Ao longo de 5 páginas, assinadas pelo presidente da Comissão, Miguel Ricou, a Ordem dos Psicólogos repudia a “prática da psicologia em programas de divulgação massiva, bem como a conivência do psicólogo na exposição pública das pessoas, nomeadamente pela participação em programas no formato de reality show“.
Invocando o código deontológico da profissão e princípios basilares como a “relação de confiança entre o psicólogo e o cliente”, a “diversidade individual” e a “privacidade”, a Comissão de Ética manifesta-se contra formatos como o que estreou este domingo na SIC e adverte: “Dada a natureza da intervenção psicológica, a sua aparição no espaço mediático não é adequada, devendo limitar-se a situações genéricas e não adaptadas a casos particulares“.

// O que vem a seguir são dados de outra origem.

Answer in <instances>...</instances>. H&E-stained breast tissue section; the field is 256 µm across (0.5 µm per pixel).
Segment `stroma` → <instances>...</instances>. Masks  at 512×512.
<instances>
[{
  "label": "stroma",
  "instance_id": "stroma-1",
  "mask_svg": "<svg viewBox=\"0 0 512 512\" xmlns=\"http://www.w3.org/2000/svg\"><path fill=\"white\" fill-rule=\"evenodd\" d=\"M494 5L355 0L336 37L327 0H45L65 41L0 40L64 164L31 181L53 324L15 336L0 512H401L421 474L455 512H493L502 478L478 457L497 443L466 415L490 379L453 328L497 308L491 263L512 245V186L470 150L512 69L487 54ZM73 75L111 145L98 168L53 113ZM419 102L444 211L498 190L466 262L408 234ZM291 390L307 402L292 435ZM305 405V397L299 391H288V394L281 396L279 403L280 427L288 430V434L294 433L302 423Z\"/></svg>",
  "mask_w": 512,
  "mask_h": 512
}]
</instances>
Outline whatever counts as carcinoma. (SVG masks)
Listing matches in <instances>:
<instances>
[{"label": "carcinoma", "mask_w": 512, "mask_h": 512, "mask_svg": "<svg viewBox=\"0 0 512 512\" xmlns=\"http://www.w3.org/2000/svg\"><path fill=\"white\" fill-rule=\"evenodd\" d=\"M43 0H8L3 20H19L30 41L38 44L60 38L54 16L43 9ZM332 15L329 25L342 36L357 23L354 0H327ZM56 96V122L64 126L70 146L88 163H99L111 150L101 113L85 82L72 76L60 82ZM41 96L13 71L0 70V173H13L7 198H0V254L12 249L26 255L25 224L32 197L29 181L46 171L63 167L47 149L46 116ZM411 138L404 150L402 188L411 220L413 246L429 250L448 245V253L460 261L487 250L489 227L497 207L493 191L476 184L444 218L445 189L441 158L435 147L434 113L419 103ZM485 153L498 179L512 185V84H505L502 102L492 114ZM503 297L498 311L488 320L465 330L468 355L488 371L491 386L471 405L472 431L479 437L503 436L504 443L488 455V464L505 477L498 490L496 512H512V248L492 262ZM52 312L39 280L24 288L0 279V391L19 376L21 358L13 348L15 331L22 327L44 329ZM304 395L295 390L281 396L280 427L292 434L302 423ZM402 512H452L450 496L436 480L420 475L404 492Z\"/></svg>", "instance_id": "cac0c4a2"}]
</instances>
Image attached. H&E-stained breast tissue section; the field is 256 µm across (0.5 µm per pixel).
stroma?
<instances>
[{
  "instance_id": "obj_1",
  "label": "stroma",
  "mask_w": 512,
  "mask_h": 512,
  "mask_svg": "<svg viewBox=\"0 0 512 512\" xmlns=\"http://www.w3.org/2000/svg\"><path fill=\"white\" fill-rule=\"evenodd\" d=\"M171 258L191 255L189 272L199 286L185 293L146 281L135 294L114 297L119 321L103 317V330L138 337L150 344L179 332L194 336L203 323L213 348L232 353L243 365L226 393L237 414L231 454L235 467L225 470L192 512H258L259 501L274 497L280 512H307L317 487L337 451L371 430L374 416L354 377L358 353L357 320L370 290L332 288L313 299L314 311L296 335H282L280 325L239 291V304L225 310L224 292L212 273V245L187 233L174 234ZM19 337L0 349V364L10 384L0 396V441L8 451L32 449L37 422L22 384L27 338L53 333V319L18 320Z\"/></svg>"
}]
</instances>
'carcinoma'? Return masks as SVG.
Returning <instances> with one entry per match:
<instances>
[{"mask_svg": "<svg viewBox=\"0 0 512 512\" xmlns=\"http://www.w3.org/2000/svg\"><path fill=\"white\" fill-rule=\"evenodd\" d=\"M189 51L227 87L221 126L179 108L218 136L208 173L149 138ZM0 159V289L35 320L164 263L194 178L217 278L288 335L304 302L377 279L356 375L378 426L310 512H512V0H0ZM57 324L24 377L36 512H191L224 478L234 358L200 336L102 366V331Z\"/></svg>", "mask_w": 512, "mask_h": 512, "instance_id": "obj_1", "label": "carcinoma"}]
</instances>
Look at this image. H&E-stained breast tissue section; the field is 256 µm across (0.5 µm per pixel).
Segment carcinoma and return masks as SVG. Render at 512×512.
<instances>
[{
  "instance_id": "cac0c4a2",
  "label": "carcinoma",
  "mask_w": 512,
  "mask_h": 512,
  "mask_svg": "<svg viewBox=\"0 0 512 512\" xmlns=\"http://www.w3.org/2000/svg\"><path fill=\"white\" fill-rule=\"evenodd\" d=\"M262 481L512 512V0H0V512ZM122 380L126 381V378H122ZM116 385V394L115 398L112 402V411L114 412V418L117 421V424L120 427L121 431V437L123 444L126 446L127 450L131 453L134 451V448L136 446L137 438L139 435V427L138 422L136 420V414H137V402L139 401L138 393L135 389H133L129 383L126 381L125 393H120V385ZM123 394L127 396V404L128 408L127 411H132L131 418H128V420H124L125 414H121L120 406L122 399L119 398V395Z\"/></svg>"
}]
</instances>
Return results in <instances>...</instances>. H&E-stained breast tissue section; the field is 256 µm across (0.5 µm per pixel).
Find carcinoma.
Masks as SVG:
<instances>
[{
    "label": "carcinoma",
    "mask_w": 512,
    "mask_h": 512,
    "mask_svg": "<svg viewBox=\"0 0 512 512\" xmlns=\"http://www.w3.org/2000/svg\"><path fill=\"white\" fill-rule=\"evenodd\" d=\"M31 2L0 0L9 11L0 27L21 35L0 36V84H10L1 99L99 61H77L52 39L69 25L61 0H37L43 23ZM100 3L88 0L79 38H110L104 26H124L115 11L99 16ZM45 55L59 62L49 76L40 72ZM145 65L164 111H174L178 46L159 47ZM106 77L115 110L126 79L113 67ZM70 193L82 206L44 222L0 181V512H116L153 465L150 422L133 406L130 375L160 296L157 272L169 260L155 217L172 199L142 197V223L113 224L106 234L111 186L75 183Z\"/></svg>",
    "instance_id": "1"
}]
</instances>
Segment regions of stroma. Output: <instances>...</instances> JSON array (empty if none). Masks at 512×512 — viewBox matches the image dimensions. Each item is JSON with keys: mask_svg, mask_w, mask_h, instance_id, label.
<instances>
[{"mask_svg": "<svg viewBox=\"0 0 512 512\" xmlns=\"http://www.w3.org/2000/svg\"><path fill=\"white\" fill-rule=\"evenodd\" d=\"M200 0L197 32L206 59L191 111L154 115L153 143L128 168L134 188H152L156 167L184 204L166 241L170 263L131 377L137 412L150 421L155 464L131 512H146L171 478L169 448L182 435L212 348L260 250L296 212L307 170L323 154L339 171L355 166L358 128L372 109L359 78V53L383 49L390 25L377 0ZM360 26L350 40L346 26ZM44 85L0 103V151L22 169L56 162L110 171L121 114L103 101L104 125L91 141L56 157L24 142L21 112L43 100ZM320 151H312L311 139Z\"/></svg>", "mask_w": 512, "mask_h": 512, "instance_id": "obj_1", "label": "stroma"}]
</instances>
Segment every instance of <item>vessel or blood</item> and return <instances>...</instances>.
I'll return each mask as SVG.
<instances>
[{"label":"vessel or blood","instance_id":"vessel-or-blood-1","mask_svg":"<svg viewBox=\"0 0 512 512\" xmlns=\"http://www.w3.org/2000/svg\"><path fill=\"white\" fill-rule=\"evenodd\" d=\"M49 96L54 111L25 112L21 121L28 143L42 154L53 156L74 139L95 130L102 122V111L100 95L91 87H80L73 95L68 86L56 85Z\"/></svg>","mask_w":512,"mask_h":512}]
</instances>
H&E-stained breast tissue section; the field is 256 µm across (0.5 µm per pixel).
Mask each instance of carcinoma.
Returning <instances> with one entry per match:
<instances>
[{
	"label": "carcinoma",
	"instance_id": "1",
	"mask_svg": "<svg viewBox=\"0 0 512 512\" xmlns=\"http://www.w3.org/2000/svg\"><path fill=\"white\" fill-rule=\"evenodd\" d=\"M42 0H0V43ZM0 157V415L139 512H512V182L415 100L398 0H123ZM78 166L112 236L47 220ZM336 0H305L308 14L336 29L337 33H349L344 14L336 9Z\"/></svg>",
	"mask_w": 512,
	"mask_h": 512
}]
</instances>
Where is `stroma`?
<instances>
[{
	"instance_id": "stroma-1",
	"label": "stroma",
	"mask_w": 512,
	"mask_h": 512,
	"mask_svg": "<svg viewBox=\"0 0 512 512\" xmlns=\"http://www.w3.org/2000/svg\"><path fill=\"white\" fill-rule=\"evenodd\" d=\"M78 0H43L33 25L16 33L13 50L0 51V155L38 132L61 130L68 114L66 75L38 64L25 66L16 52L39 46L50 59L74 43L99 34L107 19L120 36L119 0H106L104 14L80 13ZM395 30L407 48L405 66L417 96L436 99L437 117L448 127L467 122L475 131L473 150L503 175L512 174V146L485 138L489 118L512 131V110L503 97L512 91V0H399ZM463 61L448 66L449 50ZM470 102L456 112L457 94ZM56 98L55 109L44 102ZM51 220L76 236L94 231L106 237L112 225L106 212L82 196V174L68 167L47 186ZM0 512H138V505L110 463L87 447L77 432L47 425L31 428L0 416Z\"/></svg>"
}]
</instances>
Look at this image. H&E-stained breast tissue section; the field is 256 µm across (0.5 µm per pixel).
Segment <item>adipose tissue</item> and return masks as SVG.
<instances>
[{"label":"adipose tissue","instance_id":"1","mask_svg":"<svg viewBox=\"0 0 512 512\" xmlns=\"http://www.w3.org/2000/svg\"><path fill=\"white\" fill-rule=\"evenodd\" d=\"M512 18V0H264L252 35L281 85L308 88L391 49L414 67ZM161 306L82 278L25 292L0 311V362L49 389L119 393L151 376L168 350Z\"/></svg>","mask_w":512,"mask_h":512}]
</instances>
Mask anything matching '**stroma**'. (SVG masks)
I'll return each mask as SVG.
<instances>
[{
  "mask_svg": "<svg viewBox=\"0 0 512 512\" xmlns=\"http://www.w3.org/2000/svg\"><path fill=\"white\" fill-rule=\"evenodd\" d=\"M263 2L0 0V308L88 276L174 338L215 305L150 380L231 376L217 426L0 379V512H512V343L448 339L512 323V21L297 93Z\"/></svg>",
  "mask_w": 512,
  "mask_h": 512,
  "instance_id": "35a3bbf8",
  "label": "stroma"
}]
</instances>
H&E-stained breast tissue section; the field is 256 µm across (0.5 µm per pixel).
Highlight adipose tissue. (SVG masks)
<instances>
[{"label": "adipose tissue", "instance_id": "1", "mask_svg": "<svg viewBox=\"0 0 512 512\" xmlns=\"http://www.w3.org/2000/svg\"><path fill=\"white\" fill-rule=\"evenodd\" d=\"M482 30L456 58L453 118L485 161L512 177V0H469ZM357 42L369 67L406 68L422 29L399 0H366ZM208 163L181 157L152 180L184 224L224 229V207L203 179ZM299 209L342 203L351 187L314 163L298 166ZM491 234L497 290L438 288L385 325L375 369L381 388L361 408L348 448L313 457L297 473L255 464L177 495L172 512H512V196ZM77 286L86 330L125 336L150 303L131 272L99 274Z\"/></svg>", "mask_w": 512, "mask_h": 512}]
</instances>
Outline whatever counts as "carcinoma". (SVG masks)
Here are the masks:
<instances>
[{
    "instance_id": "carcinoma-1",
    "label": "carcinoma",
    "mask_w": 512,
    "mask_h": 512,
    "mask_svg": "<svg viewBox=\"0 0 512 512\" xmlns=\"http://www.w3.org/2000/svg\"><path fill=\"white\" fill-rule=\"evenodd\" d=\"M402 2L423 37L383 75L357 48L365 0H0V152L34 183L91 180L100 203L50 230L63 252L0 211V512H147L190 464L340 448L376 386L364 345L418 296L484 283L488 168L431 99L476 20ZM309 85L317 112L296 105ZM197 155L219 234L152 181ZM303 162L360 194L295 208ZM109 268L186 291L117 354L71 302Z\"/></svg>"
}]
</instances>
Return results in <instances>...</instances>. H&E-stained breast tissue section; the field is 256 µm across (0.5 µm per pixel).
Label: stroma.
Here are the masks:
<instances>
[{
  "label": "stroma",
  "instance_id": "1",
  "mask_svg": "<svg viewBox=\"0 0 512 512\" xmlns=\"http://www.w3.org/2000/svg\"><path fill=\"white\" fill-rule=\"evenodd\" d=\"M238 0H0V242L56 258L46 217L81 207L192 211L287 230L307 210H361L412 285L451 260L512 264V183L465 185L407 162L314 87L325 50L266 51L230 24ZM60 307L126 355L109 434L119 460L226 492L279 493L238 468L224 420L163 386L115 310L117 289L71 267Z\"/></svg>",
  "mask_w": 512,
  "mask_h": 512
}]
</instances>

No texto, a comissão é categórica a defender que a exposição pública de clientes “não pode, de forma alguma, ser considerada no melhor interesse destes”. E explica ainda que “exemplos concretos da intervenção psicológica não podem ser aplicados ou generalizados a outras situações“, o que deita por terra o argumento de Teresa Paula Marques, que garantiu à Sábado ter aceite o convite para participar em SuperNanny, sobretudo por razões pedagógicas: “A componente pedagógica do programa agrada-me. Estamos na altura de mudar o comportamento dos pequenos”.
Para terminar o parecer, a Comissão de Ética da Ordem dos Psicólogos advertia ainda os profissionais para a necessidade de deixarem explícito, caso contra todas as recomendações decidissem participar em programas “onde se exponham publicamente casos particulares”, que não estavam “a levar a cabo qualquer tipo de intervenção psicológica”.
No final do primeiro episódio do programa, ao longo do qual a vida privada e íntima de uma criança de 7 anos foi tornada pública, desde as rotinas de casa de banho até às birras da hora de ir para a cama, passando por palmadas disciplinadoras e por momentos de choro e desespero da mãe, foi exibida uma advertência, a garantir que “durante as gravações foi respeitada a privacidade dos intervenientes”.
Não foi utilizado qualquer tipo de filtro para disfarçar a identidade da criança em causa, nem da mãe, que se inscreveu no casting da primeira série do programa, que deverá ter 8 episódios, nem da avó materna. Mais: para além de ser identificada a casa onde a família mora, em Loures, foi também revelada a empresa onde a mãe, mediadora de seguros, trabalha.
No mesmo retângulo negro, Teresa Paula Marques aparece descrita como “educadora” em vez de como psicóloga, em cumprimento do último ponto do parecer da Comissão de Ética: “O trabalho da educadora visa divulgar técnicas e instrumentos pedo-pedagógicos que podem contribuir para um relacionamento familiar saudável e não substitui o acompanhamento por parte de profissionais de saúde em caso de necessidade”.
Ordem já recebeu queixas contra Teresa Paula Marques
Na sequência do programa SuperNanny, a Ordem dos Psicólogos recebeu queixas contra a psicóloga Teresa Paula Marques (cédula profissional número 916) e poderá abrir um processo, segundo confirmou ao Observador o presidente da Comissão de Ética, Miguel Ricou. “As queixas vão ser julgadas no contexto do Conselho Jurisdicional”, disse Ricou, que não consegue precisar o número de queixas recebidas.
“Este tipo de programas não agoira coisas positivas e embora se diga que só participa quem quer, as pessoas e famílias que o fazem encontram-se em situações vulneráveis”, continua Miguel Ricou, que garante que “nenhum modelo na psicologia defende a exposição pública”. Ricou adianta ainda que a Ordem está a ponderar a criação de uma figura do provedor da criança e do jovem.